Do iframes no longer work in Rich text blocks?

We have a rich text block which pulls in an iframe from a CMS article field. This previously worked fine, but for some reason is no longer parsing it properly and is instead just displaying the text.

Webflow view:

Website view:

Has something changed with the way Rich text blocks handle iframes?

Any pointers appreciated!


Here is my public share link: LINK

Like how long ago was it working? I ask because, as far as I know, you can’t embed HTML code in a rich-text element. At least for as long as I have been around +1 year. Additionally any HTML code that is in a field rendered in a template or collection list is encoded automatically by Webflow on publishing. I believe they do this for security reasons. You can use the media option in RT fields, which uses embed.ly, but the paste needs to be one of the 600+ supported embedl.ly integrations.

I use custom code to work-around this limitation with CMS fields and have done it inside RT fields as well.

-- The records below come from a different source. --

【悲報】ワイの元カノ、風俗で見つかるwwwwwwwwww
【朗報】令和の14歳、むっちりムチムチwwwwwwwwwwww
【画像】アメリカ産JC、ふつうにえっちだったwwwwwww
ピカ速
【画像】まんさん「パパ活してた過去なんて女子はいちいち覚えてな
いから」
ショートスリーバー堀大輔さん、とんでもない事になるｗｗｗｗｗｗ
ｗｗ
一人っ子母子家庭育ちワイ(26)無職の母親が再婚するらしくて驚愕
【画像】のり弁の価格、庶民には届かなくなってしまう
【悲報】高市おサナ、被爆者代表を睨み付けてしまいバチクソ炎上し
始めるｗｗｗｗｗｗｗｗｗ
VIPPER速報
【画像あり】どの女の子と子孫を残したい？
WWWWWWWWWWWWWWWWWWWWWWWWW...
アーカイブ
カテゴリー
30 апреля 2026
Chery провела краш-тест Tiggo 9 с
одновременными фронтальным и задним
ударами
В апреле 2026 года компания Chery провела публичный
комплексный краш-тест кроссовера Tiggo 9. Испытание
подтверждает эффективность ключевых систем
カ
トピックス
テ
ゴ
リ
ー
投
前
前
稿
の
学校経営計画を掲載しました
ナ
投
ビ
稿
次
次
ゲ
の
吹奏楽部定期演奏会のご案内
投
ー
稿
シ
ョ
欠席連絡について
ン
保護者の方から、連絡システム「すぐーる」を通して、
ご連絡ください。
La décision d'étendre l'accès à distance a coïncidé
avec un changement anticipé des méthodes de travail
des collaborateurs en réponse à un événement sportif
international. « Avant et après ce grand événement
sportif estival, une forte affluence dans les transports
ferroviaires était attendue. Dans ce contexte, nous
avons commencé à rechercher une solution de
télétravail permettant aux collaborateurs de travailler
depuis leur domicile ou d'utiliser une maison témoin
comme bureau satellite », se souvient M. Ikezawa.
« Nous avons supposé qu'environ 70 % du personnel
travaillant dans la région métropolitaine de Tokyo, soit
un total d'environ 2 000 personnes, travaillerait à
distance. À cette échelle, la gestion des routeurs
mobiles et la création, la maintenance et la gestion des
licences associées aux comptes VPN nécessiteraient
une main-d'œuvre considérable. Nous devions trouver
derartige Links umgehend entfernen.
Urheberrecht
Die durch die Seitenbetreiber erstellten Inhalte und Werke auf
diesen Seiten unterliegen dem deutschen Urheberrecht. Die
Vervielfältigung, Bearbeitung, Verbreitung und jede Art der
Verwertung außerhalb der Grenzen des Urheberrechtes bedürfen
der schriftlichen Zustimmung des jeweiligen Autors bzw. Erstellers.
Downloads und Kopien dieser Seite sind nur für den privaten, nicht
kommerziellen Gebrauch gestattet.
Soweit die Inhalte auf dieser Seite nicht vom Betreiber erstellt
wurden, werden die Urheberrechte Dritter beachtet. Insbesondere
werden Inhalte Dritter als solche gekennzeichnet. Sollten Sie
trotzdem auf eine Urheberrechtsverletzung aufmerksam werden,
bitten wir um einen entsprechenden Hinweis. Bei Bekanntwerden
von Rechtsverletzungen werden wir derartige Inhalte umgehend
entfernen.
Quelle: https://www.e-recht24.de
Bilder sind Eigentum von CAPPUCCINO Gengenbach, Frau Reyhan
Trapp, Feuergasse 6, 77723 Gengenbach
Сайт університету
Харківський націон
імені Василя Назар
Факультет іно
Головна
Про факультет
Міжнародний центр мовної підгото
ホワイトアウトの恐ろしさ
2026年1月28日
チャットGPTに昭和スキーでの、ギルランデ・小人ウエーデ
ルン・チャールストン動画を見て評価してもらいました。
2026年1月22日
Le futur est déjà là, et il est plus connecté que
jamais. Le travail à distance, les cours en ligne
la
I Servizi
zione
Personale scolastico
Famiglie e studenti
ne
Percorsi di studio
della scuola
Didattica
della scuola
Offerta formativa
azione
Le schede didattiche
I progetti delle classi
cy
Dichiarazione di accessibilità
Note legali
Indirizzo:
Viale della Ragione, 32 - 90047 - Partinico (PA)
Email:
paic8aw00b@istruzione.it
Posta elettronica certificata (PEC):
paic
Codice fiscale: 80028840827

To the point where I haven’t actually altered this section of the site since taking it over at least a year ago. We copy the “iframe” text from Opencritic into the CMS article’s rich text field, and the rich text block points at that field. It has always worked!

This is very bizarre.

What would be the best way to pull in this code then? An example would be:

iframe src=“Blasphemous Reviews - OpenCritic” frameborder=“0”
height=“102”></iframe

(open and close brackets removed so it displays here…)

The only thing that changes is the number (in this case, 8241).

So here’s the issue I have - we have hundreds of articles, all with the full iframe reference in. If I want to put a HTML embed in there, it cannot reference the Opencritic field - it simply doesn’t appear in the list. I don’t know why, is it because it’s a rich text field?

If I create a new plain text field and replace “8241” with that field, I’d then have to go back and edit every article on the site to update it with a number in that field.

There must be a smarter way of doing this surely?

You may consider finding the encoded iframe code with JavaScript, decode it, and then replace the found string with your new encoded string. That would address existing issues.

Another approach is to add a custom data value pair to any element you place in a RTF and then use that for targeting and replacement with JavaScript.